Geithner predicts long hardships ahead for America

How’s this for good news? Timothy Geithner, the secretary of the United States Treasury, says hardships will hit America for “a long time to come.”

Now that’s not very positive, is it?

Speaking to NBC’s Meet The Press on Sunday, Geithner said that President Barack Obama saved the States from a second Great Depression but said it will be quite a while before people can actually feel a recovery.

Alright, so the economy isn’t exactly sunshine and rainbows right now. But it’ll get better soon, right?

“It’s going to feel very hard, harder than anything they’ve experienced in their lifetime now, for a long time to come,” said Geithner.


The secretary added that’ll take “something very big” and “very substantial” to bring the United States’ deficit back down to something manageable.

These words mark maybe the harshest to come from the secretary in quite a while and come only days after rumors of a possible resignation began resurfacing. Speaking in Chicago with former President Bill Clinton last month, Geithner said he had no plans to resign and said he would remain in his position “for the foreseeable future.”
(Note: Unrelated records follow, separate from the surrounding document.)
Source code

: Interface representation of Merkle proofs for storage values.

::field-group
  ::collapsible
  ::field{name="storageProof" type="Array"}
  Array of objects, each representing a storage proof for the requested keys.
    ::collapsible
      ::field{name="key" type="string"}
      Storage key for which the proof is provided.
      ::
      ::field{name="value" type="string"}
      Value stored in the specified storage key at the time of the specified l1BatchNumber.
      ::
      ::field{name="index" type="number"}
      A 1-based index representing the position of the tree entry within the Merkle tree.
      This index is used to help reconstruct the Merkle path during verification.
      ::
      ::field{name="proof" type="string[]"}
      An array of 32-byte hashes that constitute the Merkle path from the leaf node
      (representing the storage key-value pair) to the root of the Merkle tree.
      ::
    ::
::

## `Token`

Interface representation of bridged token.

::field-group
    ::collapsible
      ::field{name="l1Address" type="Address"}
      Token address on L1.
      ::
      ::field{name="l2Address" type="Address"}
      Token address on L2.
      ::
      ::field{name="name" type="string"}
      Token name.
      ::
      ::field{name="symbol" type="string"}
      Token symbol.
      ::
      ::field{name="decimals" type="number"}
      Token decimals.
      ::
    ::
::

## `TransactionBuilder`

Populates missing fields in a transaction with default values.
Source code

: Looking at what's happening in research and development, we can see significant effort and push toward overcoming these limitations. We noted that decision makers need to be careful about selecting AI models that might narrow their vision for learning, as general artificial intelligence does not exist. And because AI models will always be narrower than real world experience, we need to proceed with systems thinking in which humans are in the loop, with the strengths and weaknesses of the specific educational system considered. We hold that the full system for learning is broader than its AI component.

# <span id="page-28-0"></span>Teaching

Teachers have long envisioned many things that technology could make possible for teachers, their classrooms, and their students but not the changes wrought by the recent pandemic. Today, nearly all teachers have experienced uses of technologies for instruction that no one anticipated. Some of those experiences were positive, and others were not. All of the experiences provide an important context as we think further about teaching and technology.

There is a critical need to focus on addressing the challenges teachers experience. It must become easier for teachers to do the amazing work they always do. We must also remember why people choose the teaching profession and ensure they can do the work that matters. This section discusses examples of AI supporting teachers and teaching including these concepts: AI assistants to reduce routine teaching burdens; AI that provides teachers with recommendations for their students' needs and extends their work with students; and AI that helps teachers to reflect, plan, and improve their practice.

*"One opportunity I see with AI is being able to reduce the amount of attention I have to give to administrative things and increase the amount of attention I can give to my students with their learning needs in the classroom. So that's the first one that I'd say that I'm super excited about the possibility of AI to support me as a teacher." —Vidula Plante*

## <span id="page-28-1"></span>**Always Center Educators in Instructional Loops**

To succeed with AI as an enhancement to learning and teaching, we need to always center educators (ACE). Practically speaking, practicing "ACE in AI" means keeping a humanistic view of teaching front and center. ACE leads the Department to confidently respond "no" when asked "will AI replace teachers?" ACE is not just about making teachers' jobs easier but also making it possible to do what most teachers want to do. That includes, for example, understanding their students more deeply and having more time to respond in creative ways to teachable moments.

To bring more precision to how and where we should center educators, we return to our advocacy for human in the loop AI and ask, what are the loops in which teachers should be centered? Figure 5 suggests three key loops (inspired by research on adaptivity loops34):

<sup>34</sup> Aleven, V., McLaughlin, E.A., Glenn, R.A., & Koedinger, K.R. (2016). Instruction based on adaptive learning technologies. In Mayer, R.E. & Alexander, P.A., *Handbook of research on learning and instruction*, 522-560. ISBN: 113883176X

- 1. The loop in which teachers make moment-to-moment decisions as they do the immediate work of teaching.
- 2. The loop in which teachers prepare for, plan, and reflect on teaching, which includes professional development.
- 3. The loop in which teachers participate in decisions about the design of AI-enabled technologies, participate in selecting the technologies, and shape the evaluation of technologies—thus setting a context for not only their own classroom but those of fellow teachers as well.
With the future of America seeming uncertain, however, perhaps Geithner is only now sharing his true feelings on the state of the union as he prepares to bid adieu to the Treasury Department.

Geithner added that something could indeed happen, but it will take agreements between the left and the right side of the aisle, something that might be easier said than done. “Both sides are going to have to make some compromises,” said Geithner. “And one thing to Republicans: We know this is very hard to do. But they should not walk away from trying to do something good for the country.”

The state of Minnesota shut down ten days ago after the Republican legislative body was unable to strike a compromise with the Democratic governor over the state’s spending. Over 20,000 state workers stand to be laid off as a result.

Speaking from the White House’s rose garden on Friday, President Obama seemed slightly more optimistic about the future of the nation’s economy, but said he believes that we indeed “still have a long way to go.” His speech came hours after the unemployment figures for the month of June were released, signalizing yet another increase. The latest statistics say that 9.2 percent of Americans filed for unemployment benefits last month.